┌─ Given text

Re: [4.17 regression] Performance drop on kernel-4.17 visible on Stream, Linpack and NAS parallel benchmarks

From: Mel Gorman
Date: Fri Jun 15 2018 - 07:25:30 EST

On Fri, Jun 15, 2018 at 01:07:32AM +0200, Jirka Hladky wrote:
> >
> > In terms of the speed of migration, it may be worth checking how often the
> > mm_numa_migrate_ratelimit tracepoint is triggered with bonus points for
> > using
> > the nr_pages to calculate how many pages get throttled from migrating. If
> > it's high frequency then you could test increasing ratelimit_pages (which
> > is set at compile time despite not being a macro). It still may not work
> > for tasks that are too short-lived to have enough time to identify a
> > misplacement and migration.
> I have done testing on 2 NUMA and 4 NUMA servers, all equipped with the
> same CPUs ( Gold 6126) with 48 and 96 cores respectively.
> I have used ft.C.x and ft.D.x tests with 20 threads on 2 NUMA box and 32
> threads on 4 NUMA box. (This is where I see the biggest perf. drop between
> 4.16 and 4.17 kernels). While ft.C is a short-lived test (it takes few
> seconds to finish), ft.D is a long test with runtime over 3 minutes with 20
> threads and 4.5 minutes with 20 threads.


> I have used this command to run the test:
> OMP_NUM_THREADS=${THREADS} trace-cmd record -e
> migrate:mm_numa_migrate_ratelimit -o
> ${DIR}/${BIN}_${THREADS}_threads_with_trace.trace.dat ./${BIN}

Ok, the fact you're using OpenMP instead of MPI is an important detail.
OpenMP threads inherit the numa_preferred_nid from their parent while
MPI are usually processes and do not inherit the preferred nid. They
also inherit the page tables so even though there is a preferred nid,
they also potentially handle NUMA hinting faults. This has an important
impact on what the hints look like if there is a window before a thread
gets migrated to another socket.

> I can see that 2c83362734dad8e48ccc0710b5cd2436a0323893 has caused big
> increase in number of mm_numa_migrate_ratelimit events.

That implies the threads are getting throttled and, for NAS at least,
indicate why migration is slow. It doesn't apply to stream.

> I have tested following 3 kernels: 4.16, 4.16_p1
> (2c83362734dad8e48ccc0710b5cd2436a0323893) and 4.16_p2 (4.16_p1 + 2 patched
> from Srikar Dronamra).

└─
┌─ Dataset extract

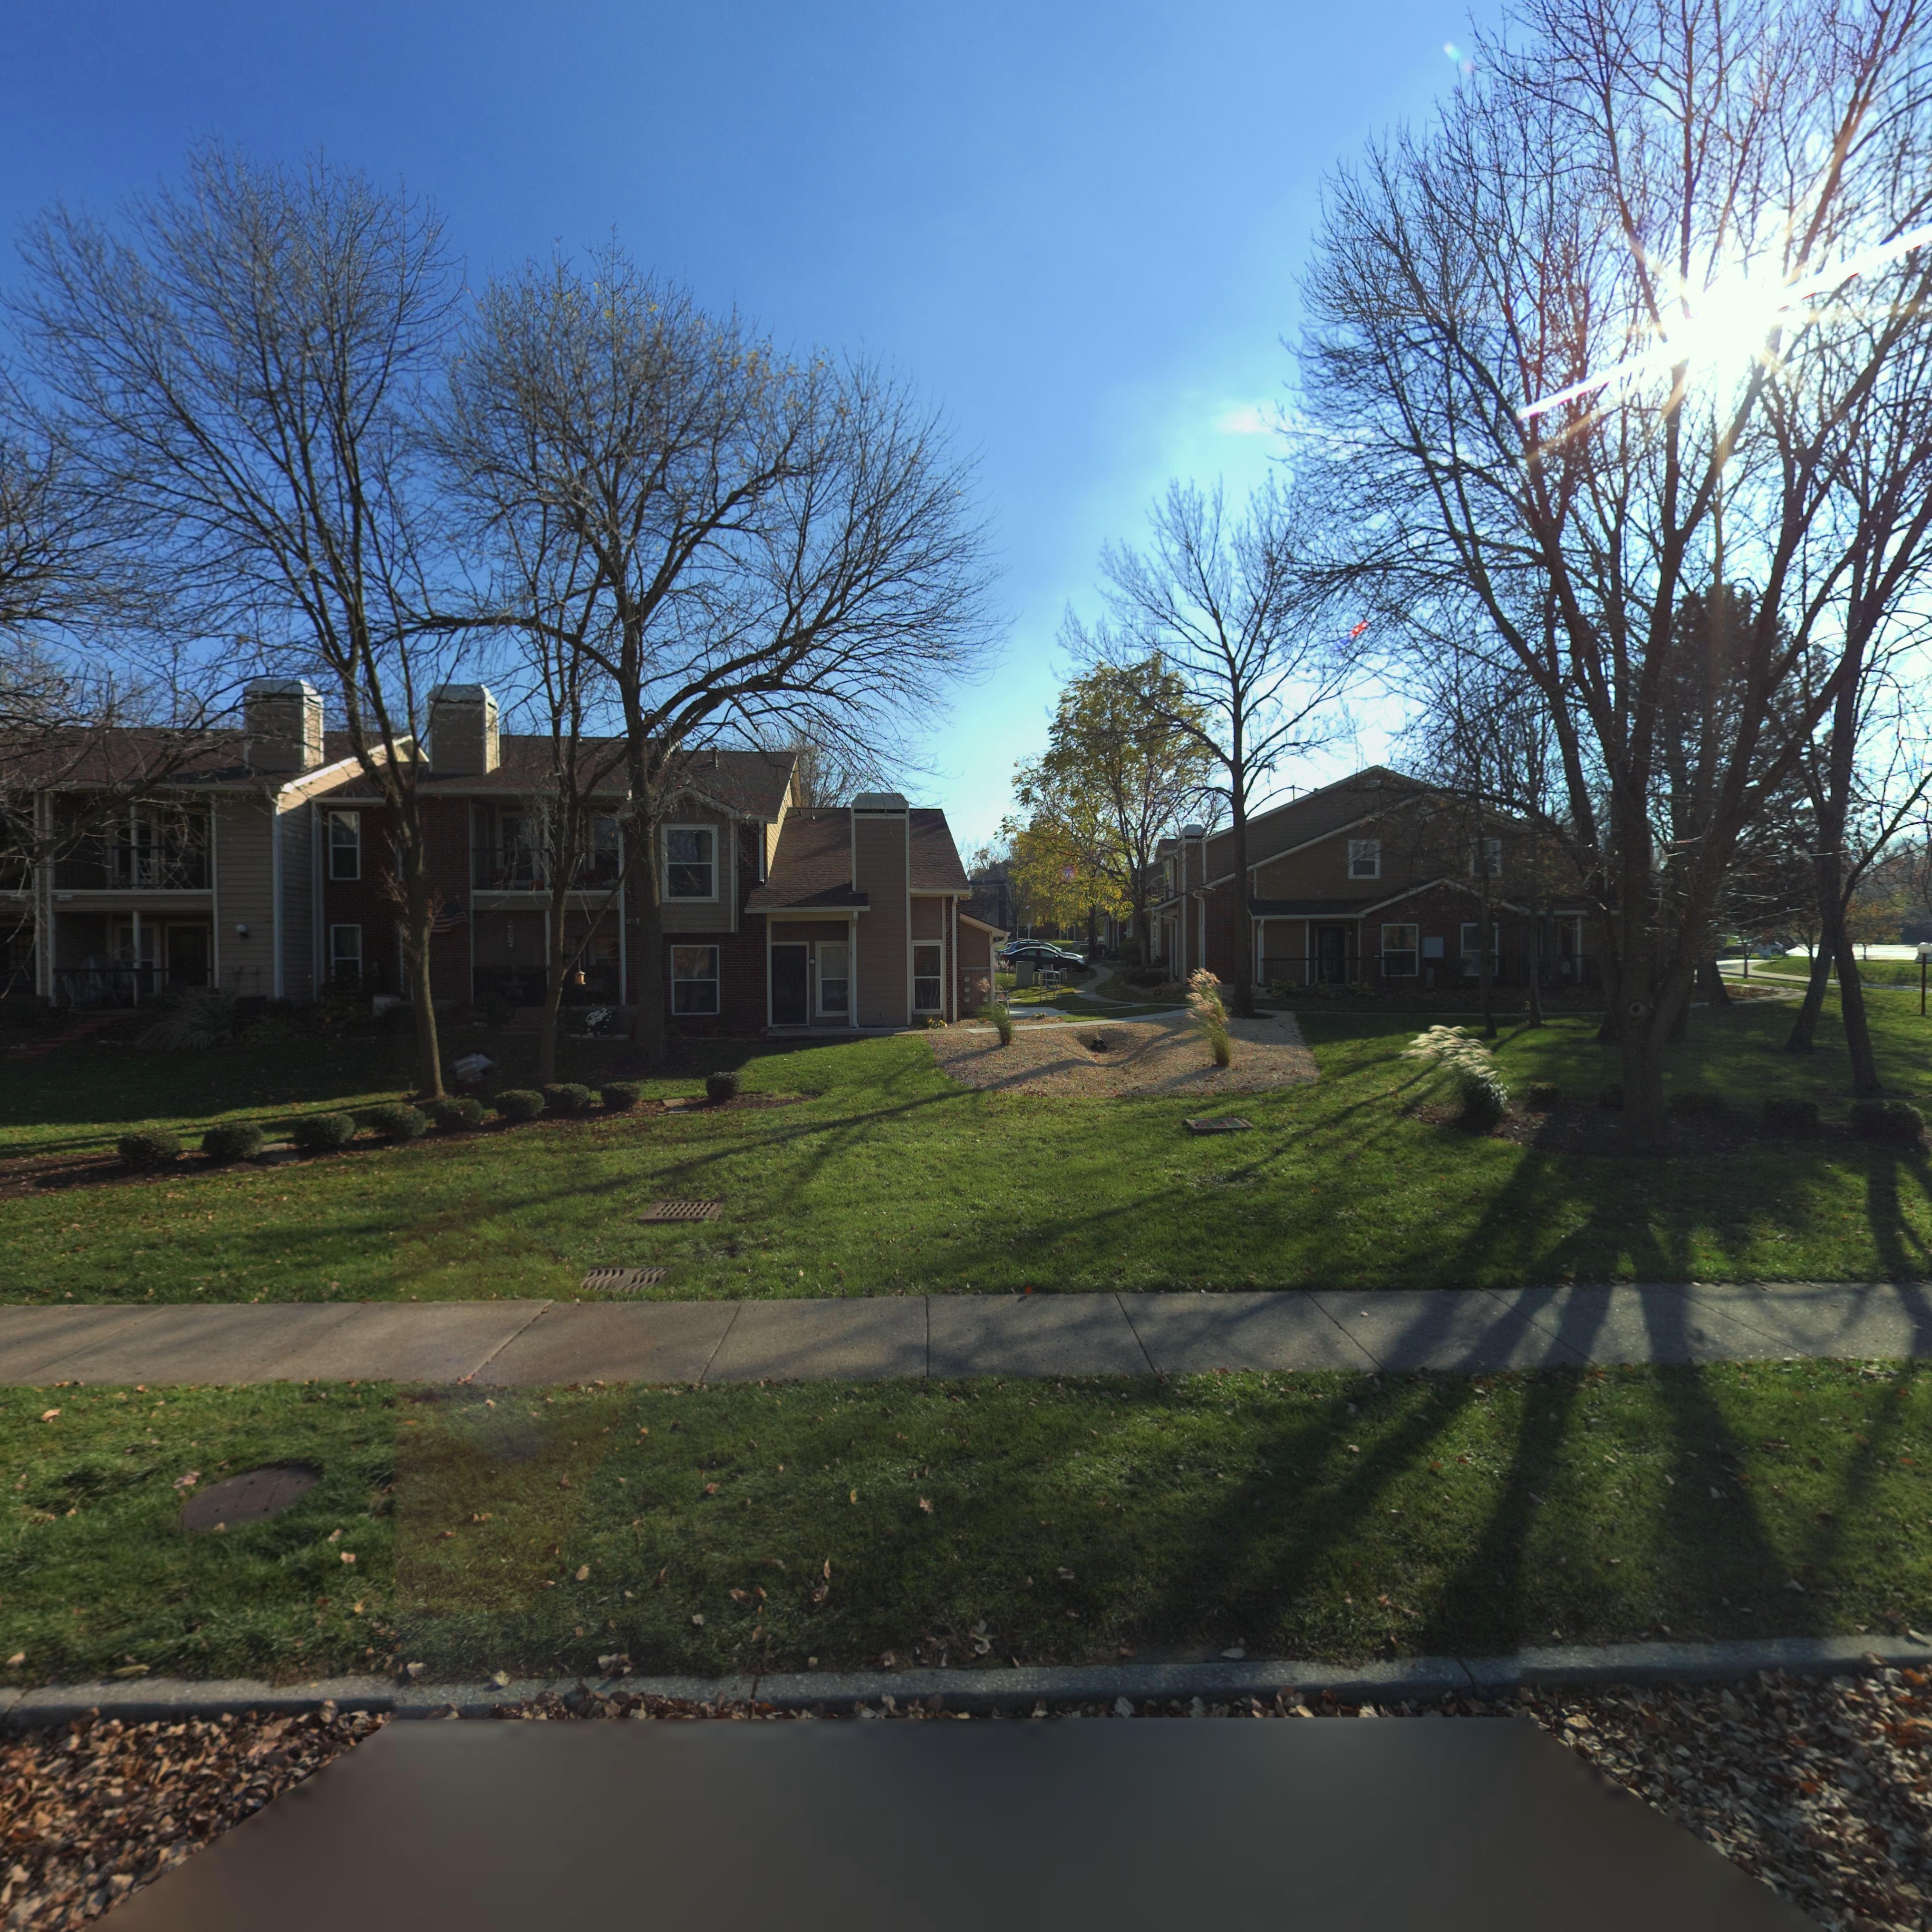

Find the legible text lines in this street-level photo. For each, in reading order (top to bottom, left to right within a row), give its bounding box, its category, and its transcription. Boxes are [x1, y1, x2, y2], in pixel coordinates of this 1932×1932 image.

└─

Set of tasks
1) Quote verbatim the passage of the 4.17 kernel regression thread that opens with the words "On Fri, Jun" and closes with "misplacement and migration.".
2) Extend the thread on the 4.17 kernel performance regression, beginning directly after its final sentence.
The lines constitute separate material, distinct from the thread on the 4.17 kernel regression.

Task-by-task results
1)
On Fri, Jun 15, 2018 at 01:07:32AM +0200, Jirka Hladky wrote:
> >
> > In terms of the speed of migration, it may be worth checking how often the
> > mm_numa_migrate_ratelimit tracepoint is triggered with bonus points for
> > using
> > the nr_pages to calculate how many pages get throttled from migrating. If
> > it's high frequency then you could test increasing ratelimit_pages (which
> > is set at compile time despite not being a macro). It still may not work
> > for tasks that are too short-lived to have enough time to identify a
> > misplacement and migration.

2)
> There is clear performance drop going from 4.16 to 4.16_p1. 4.16_p2 shows a
> small improvement over 4.16_p1 for ft.C but additional perf. drop for ft.D
> on 4 NUMA node server.

Ok, so as expected a higher scan rate is not necessarily a good thing.
I've observed before that often it simply increases system CPU usage
without any improvement in locality.

> I think you have mentioned that you are using NAS benchmark but you don't
> see the regression.


> I do wonder if you run NAS with the number of
> threads being roughly 1/3 of the available cores - this is the scenario
> where I consistently see big perf. drop caused by
> 2c83362734dad8e48ccc0710b5cd2436a0323893.

It's possible. Until relatively recently, the NAS configurations used as
many CPUs as possible rounded down to a power-of-two or square number
where required if MPI was in use. Due to the fact that saturating the
machine alters how MPI behaves (and is not great for openMP either),
I added configurations that used half of the CPUs. However, that would
mean it fits too nicely within sockets. I've added another set for one
third of the CPUs and scheduled the tests. Unfortunately, they will not
complete quickly as my test grid has a massive backlog of work.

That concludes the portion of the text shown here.